## MATERIAL FOR THIS EXERCISE:
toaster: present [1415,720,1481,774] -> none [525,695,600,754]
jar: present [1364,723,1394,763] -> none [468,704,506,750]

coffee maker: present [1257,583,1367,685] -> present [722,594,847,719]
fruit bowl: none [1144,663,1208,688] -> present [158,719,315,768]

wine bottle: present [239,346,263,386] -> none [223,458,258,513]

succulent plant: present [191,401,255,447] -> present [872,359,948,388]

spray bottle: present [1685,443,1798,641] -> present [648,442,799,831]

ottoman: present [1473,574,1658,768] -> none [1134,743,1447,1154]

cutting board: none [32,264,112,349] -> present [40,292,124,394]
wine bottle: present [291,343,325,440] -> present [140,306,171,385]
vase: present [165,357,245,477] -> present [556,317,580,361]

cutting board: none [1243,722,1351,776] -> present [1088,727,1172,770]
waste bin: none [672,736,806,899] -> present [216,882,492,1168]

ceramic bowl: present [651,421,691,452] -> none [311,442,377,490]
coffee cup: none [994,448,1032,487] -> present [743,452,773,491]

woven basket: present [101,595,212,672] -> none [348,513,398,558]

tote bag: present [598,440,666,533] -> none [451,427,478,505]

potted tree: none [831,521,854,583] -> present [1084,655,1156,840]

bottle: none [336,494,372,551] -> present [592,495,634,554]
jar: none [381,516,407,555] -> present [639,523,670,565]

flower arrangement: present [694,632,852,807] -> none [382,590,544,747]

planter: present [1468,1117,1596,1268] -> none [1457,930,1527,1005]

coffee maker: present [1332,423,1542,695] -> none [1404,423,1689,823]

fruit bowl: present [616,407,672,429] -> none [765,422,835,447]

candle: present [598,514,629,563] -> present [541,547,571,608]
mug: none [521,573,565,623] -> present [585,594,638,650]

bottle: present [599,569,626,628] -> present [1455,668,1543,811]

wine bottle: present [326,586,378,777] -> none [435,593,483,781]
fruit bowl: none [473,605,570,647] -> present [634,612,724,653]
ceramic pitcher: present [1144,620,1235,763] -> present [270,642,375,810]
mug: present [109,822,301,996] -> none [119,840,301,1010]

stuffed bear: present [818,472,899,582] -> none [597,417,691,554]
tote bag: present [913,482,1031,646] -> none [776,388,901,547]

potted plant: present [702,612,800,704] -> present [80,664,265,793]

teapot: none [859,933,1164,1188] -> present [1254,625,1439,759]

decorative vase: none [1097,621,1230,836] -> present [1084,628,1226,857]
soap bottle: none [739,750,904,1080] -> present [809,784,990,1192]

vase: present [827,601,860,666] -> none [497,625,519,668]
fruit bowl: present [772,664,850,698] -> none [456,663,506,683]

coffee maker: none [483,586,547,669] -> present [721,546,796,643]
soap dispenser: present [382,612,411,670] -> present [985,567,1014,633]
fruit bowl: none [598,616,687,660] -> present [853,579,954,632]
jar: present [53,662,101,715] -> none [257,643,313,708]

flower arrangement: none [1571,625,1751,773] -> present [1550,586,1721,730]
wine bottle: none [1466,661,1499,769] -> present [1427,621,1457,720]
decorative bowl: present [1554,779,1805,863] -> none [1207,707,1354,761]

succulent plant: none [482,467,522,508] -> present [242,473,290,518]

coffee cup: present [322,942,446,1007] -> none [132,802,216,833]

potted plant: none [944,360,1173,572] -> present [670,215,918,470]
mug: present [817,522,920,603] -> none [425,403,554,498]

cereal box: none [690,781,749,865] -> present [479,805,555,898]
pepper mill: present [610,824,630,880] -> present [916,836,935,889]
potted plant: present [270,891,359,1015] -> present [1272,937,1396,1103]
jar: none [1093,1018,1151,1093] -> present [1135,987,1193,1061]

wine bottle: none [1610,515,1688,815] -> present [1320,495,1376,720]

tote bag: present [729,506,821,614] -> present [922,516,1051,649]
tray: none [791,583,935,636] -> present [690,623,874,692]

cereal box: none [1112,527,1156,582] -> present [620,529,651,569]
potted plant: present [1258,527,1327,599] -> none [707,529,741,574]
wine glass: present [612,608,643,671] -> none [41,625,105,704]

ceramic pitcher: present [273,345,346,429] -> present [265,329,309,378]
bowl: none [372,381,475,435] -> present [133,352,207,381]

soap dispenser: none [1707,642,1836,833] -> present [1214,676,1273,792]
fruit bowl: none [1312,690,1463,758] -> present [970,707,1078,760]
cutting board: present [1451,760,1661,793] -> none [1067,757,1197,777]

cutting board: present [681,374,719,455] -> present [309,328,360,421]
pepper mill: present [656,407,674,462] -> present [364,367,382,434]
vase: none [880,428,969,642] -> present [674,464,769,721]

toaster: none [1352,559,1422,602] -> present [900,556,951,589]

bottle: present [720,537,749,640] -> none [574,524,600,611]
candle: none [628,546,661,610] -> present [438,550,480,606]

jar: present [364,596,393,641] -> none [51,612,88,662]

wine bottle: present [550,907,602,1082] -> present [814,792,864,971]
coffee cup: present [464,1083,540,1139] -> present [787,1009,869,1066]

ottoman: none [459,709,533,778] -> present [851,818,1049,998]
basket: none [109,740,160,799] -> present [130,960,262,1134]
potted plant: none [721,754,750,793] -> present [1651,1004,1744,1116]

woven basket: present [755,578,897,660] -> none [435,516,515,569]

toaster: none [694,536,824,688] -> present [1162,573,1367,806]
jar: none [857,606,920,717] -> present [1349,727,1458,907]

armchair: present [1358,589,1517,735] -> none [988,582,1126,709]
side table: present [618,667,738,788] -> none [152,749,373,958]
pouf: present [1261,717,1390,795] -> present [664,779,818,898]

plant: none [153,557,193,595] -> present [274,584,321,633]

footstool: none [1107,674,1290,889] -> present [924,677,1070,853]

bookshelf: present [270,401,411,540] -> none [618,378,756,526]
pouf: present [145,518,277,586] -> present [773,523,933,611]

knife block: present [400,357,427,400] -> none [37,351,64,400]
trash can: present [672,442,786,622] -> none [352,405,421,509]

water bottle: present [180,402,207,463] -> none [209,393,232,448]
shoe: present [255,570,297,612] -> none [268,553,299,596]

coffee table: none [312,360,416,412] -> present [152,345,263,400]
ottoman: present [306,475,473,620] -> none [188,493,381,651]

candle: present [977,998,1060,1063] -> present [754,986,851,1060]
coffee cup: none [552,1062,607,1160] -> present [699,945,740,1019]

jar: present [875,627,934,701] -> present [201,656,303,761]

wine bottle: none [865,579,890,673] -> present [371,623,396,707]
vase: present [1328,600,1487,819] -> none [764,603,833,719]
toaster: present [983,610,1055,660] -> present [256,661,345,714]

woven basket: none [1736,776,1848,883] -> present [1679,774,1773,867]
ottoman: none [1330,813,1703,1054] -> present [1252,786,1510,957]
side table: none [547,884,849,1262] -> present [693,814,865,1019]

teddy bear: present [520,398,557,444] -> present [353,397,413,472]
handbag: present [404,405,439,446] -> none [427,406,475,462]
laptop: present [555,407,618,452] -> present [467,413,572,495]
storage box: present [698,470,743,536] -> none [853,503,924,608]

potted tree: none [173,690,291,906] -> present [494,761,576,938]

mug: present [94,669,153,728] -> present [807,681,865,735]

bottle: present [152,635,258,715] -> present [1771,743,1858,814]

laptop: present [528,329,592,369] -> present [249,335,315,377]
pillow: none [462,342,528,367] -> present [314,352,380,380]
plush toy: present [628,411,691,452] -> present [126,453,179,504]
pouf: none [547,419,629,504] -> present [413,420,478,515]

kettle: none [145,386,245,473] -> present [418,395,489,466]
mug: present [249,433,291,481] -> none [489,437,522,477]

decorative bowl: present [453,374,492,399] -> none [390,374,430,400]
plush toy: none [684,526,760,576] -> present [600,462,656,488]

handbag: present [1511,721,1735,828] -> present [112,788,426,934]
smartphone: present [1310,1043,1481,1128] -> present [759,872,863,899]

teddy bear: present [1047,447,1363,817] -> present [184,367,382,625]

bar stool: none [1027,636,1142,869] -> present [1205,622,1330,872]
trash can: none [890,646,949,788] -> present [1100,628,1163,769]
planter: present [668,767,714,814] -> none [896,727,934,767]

## YOUR ASSIGNMENT:
In the entries above, find the line with "side table: present" and the line with "trash can: present", then set down exactly those two and every line between them, nothing else.

## PROBLEM SOLUTION:
side table: present [618,667,738,788] -> none [152,749,373,958]
pouf: present [1261,717,1390,795] -> present [664,779,818,898]

plant: none [153,557,193,595] -> present [274,584,321,633]

footstool: none [1107,674,1290,889] -> present [924,677,1070,853]

bookshelf: present [270,401,411,540] -> none [618,378,756,526]
pouf: present [145,518,277,586] -> present [773,523,933,611]

knife block: present [400,357,427,400] -> none [37,351,64,400]
trash can: present [672,442,786,622] -> none [352,405,421,509]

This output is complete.